BEGIN Supplied passage

Tuesday, April 17, 2007

Religion and the American Mind


Jeff Waddington is a PhD candidate at Westminster Theological Seminary in Philadelphia and he has kindly written at our request an extended review of Alan Heimert's Religion and the American Mind. We are posting his review here, along with a notice that we are selling this volume at a nice discount through our online store.


Thanks Jeff.



Religion and the American Mind :
From the Great Awakening to the Revolution
By
Alan H. Heimert
Originally published by Harvard University Press
Cambridge, MA: 1966.
Reprinted as part of The Jonathan Edwards Classic Studies Series
by The Jonathan Edwards Center at Yale University
and
Wipf & Stock Publishers
Eugene, OR: 2006



Introduction


If one can believe the foreword and back cover blurbs of this reprint of the late Alan Heimert’s Religion and the American Mind, the reappearance of his seminal study of the relationship between religion and politics in eighteenth-century America may just prove to be one more piece of evidence demonstrating that resurrections do in fact happen. This book shook the scholarly world when it made its first appearance in 1966. It was panned by many within the historical studies community because it challenged the reigning paradigm of the day. And that paradigm was that the rise of American democracy was fueled inter alia by the “Liberal” clergy of the day. Heimert argued that American democracy arose with the assistance of Evangelical clergy as religion was central to American life at the time. It appears then that Heimert demolished the facile coupling of “Liberal” religion and liberal politics (see Andrew Delbanco’s Foreword).

Jonathan Edwards stands at the heart of the story Heimert tells. While Edwards himself died in 1758, some eighteen years before the signing of the Declaration of Independence, his influence continued on in his disciples well into, and indeed beyond, the era of the Revolution. However the influence was not so straightforward as all that. But this is a fascinating tale well-told. I shall look at the general storyline of the book, then offer some comment on the story itself and upon the place of Jonathan Edwards and his influence within that story.

Christianity and the Rise of American Democracy
Alan Heimert unfolds for us the narrative of the rise of American democracy from the time of the Great Awakening through to the two decades following the Revolution. It had been assumed by many historians of the early American colonies that liberal democracy grew with the fortunes of Liberal Christianity. Heimert showed that this was not the case. Contrariwise, while Liberal clergy eventually gave their support to the Revolution, the impetus for the rebellion came from “Calvinist” clergy who had been influenced by the writings of Jonathan Edwards. As is well known, the Liberal clergy (represented by Charles Chauncy) sparred at length with conservative clergy (such as Jonathan Edwards) over the legitimacy of the Great Awakening.

At the heart of the dispute between pro-Awakening and anti-Awakening clergy was how the unusual phenomenon of the Awakening should be evaluated. Did the odd behavior of the people who came under the teaching and preaching of pro-Awakening clergy signify that the Awakening was dangerous? Was the Awakening dangerous because it roused the passions of the “unwashed” multitudes (p. 93)? As Heimert points out, the dispute between Edwards and Chauncy surrounded the understanding of the human personality or soul. The dispute was in some sense all about faculty psychology (pp. 44-46; 109-110n; 113n; 209-210; 277). Was the human soul ruled by the reason or intellect? Did the intellect rein-in the otherwise potentially unruly passions? Or was the personality an integrated whole made up of the intellect and will that ideally worked together? Chauncy argued that Christianity was a reasonable religion suited to reasonable gentlemen (pp. 278-279). For him the intellect ruled. For Edwards, the human personality was an integration of the intellect and will. The whole personality was fallen in sin and could be restored in regeneration. The Liberal clergy seemed to suggest, if not outright affirm, that while the will was fallen, the intellect was exempt from the effects of the fall.

END Supplied passage
BEGIN Material provided

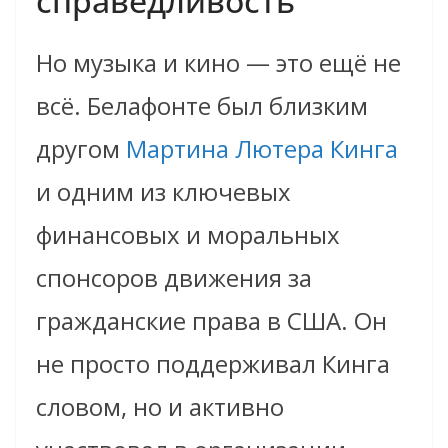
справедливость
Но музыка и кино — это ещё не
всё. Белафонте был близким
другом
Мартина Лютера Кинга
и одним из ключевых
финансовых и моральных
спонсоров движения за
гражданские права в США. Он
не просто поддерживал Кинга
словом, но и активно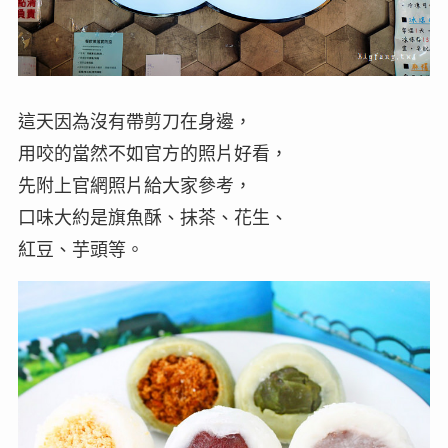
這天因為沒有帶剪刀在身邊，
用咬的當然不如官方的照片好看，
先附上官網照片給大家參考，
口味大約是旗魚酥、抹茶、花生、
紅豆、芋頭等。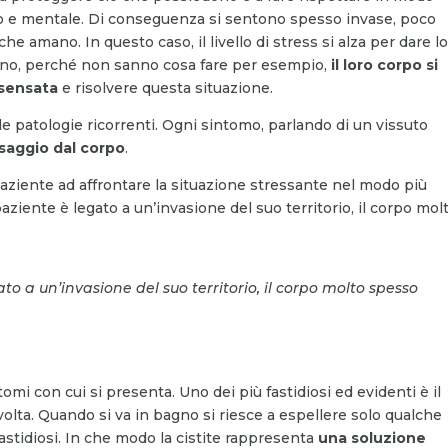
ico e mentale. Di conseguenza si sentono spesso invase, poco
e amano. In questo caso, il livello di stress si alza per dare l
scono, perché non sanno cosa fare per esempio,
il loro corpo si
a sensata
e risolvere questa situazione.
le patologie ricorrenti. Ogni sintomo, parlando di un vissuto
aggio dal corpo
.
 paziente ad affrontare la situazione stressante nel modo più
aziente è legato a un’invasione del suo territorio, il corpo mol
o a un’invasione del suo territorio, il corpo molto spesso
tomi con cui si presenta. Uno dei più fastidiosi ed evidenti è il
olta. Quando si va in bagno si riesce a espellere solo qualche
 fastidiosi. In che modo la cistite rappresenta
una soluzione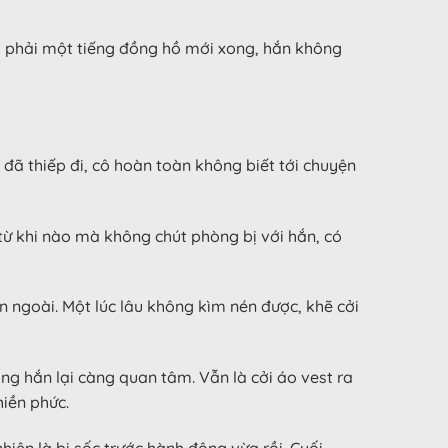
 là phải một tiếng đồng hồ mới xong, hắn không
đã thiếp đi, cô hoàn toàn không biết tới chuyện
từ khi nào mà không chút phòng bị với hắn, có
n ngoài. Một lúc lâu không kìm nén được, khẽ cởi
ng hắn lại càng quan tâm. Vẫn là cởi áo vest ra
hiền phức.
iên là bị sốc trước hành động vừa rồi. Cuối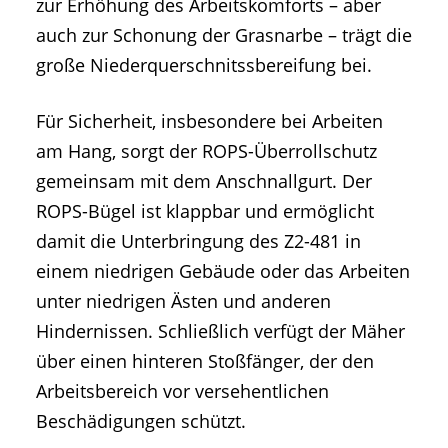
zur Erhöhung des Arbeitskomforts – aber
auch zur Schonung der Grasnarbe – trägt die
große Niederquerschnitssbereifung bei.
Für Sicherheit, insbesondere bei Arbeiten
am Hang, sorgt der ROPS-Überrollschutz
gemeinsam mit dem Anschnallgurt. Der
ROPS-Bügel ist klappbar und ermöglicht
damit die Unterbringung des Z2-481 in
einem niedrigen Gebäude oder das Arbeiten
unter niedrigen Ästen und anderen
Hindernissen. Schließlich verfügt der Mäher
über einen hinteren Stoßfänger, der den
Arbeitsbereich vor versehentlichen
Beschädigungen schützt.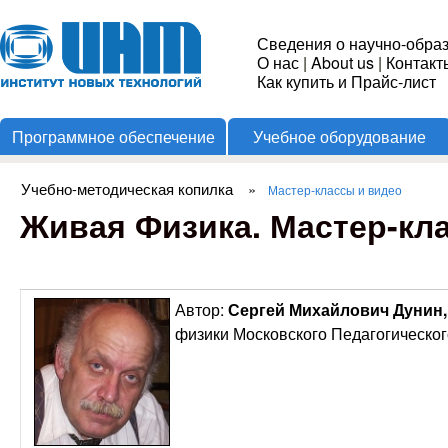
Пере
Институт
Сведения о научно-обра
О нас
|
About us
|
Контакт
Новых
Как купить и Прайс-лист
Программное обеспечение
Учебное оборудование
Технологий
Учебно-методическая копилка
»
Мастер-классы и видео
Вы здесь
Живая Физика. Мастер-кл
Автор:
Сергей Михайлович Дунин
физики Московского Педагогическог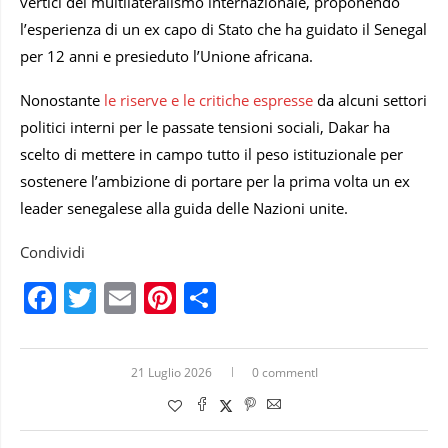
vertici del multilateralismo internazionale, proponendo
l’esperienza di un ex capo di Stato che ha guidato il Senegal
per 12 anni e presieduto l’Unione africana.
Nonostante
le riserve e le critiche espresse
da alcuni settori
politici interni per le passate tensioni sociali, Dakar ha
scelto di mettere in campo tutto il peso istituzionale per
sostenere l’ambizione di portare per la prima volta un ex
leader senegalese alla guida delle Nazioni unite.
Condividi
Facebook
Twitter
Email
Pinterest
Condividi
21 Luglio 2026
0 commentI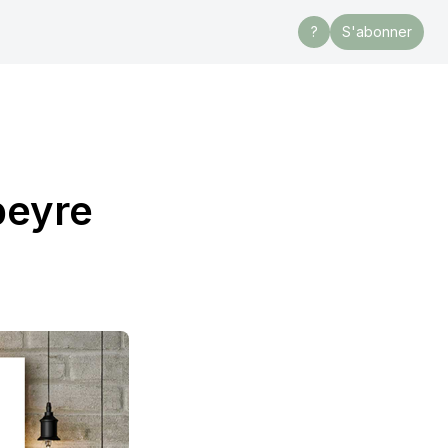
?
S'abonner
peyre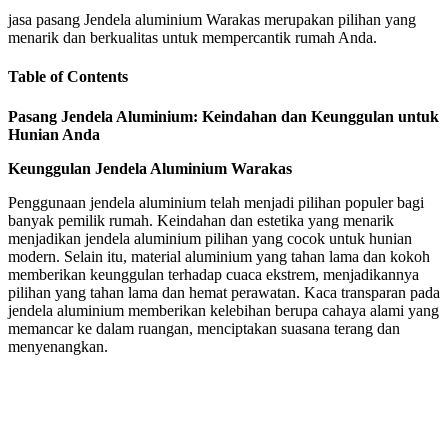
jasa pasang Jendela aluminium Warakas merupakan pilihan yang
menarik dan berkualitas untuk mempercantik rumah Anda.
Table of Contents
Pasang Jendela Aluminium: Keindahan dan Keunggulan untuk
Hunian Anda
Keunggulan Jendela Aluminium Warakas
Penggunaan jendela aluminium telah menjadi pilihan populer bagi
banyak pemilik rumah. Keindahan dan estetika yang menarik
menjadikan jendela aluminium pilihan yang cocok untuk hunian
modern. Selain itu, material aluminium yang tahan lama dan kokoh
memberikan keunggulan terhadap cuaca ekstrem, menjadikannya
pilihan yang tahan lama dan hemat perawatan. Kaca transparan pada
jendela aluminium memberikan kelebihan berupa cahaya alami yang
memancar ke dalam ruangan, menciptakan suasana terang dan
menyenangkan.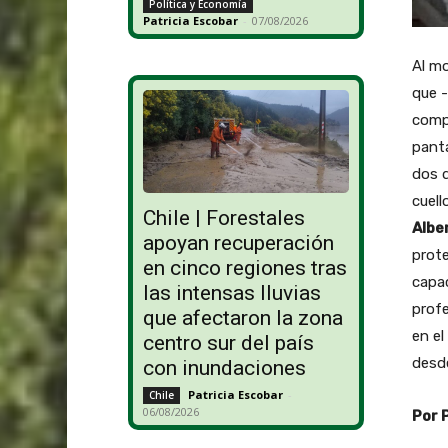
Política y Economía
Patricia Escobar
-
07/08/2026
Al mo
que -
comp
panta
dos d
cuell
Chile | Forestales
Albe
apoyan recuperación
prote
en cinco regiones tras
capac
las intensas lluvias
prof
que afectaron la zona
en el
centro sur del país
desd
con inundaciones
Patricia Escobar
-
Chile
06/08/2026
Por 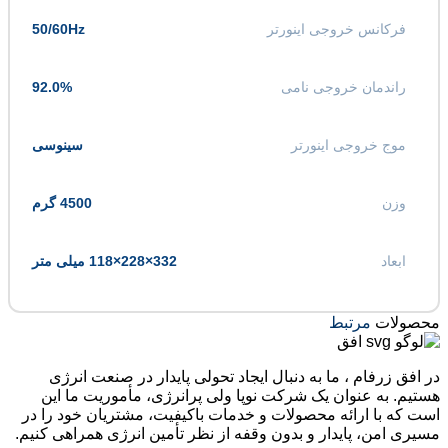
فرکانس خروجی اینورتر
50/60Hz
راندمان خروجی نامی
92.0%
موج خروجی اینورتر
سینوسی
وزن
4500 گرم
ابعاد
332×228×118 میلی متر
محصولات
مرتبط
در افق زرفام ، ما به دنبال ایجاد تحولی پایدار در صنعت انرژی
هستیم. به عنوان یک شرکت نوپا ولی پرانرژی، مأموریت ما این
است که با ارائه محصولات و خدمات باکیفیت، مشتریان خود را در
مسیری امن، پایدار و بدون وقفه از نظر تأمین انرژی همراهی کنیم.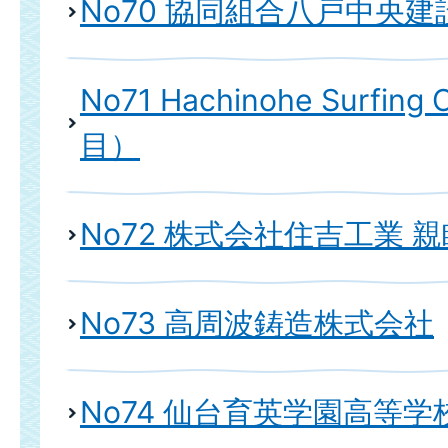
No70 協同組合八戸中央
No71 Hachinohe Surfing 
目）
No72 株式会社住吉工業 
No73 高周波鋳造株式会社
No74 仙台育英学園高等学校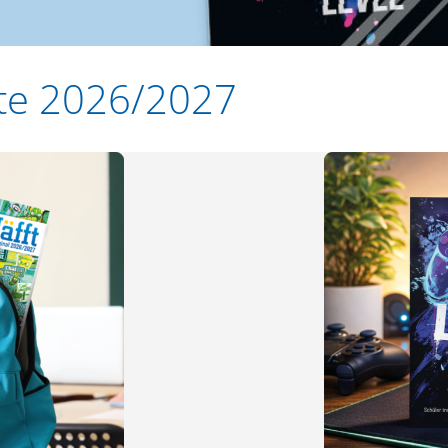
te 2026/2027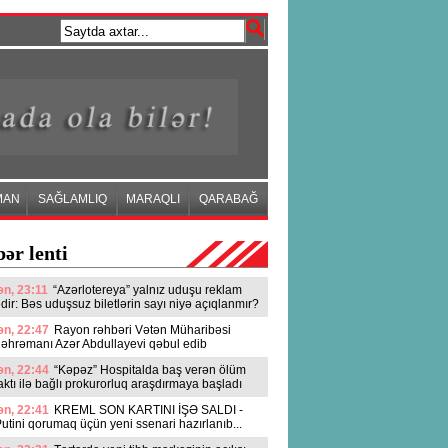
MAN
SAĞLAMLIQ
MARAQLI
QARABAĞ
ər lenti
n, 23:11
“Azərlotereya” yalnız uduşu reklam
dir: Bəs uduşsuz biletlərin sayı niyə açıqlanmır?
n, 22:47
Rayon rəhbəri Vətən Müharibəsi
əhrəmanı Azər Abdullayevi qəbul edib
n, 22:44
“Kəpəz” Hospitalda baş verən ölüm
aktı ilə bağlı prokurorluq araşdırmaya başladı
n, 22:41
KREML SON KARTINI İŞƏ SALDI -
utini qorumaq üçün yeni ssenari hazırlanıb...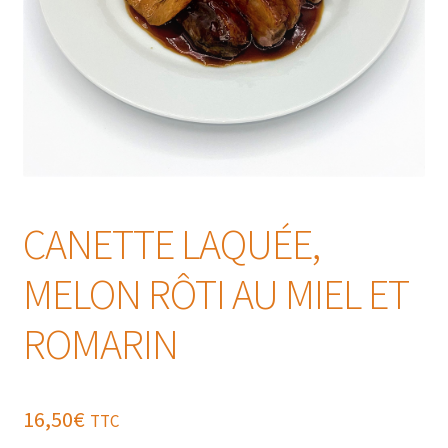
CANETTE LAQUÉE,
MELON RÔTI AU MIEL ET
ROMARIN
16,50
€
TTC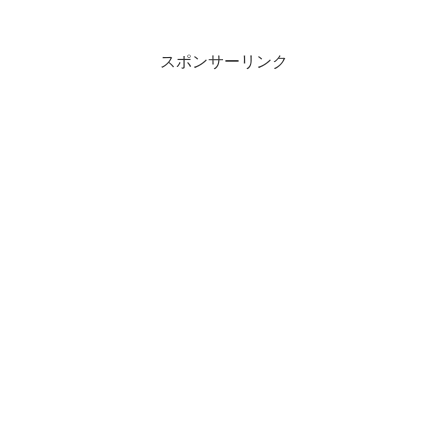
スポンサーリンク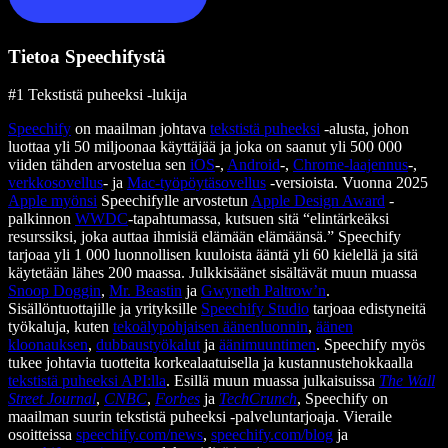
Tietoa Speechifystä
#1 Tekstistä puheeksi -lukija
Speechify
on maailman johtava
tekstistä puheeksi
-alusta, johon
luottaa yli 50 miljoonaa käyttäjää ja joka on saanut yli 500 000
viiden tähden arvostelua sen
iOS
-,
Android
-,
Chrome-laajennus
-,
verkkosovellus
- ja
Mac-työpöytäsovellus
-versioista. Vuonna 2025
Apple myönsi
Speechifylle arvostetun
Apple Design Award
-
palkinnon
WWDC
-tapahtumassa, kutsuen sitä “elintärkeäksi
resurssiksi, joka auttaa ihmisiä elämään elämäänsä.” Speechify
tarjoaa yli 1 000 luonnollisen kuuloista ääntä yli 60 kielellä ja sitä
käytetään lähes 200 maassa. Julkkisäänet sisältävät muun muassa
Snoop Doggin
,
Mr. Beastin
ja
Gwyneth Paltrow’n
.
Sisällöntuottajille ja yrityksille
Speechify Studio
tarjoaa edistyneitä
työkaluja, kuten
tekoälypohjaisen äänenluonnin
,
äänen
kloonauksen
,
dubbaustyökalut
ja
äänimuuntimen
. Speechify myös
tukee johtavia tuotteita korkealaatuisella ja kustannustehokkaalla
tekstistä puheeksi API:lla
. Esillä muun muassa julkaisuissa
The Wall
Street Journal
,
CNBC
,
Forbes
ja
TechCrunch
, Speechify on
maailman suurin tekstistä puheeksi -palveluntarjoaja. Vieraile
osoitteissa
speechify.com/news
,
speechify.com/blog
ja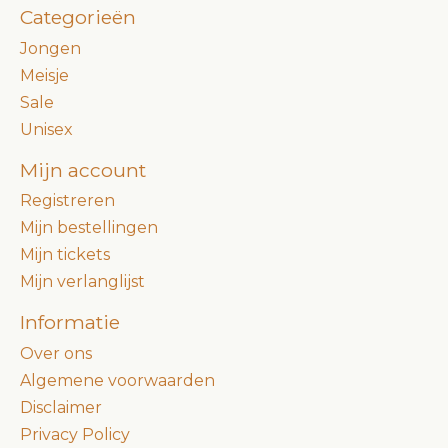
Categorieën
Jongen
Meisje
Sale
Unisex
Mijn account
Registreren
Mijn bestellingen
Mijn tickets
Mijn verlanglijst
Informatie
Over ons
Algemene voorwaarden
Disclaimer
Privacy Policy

END Material provided

## Directive A:
According to the book review, in what year did Heimert's book first appear?
## Directive B:
List every page reference the book review cites in parentheses.
## Directive C:
Carry on the book review from the point where it stops.

## Exercise result A:
1966

## Exercise result B:
p. 93; pp. 44-46; 109-110n; 113n; 209-210; 277; pp. 278-279

## Exercise result C:
Debates between Liberal and Calvinist clergy over faculty psychology and the populist nature of the Awakening transmogrified over time into debates about submission to the royal government in Great Britain. And yes, the two sides in the Great Awakening tended to carry forward in the debates that occurred in the colonies during the years leading up to the Revolution. The Liberal clergy tended to be hierarchical in their thinking about society as much as they had been about the faculties of the human soul. And the ostensible heirs to the legacy of Jonathan Edwards fueled the fires of rebellion from pamphlets and pulpit.

So how did the legacy of Jonathan Edwards work itself out in this context? Three writings of Edwards play prominent roles in the days leading up to the American Revolution. The first was Freedom of the Will where Edwards defined freedom as the absence of physical restraint and the ability to follow one’s own inclinations. The second was The Nature of True Virtue in which Edwards argued that only the regenerate could practice true virtue which he defined as love to being in general. The third was An Humble Attempt in which he called for a sweet union of all Christians in prayer for revival. These theological writings were taken up into the colonies-wide discussion about the fortunes of the America and somehow metamorphosed into political tracts for the times. Edwards’ discussion of freedom laid the groundwork for the demand that royal restraints on the colonists be overthrown. It was not possible for the colonists to exercise true virtue when they were enslaved by the Royal government of King George III and his minions in Parliament. And they discovered that there did exist a sweet harmony between colonies and citizens as they united as one nation against royal tyranny.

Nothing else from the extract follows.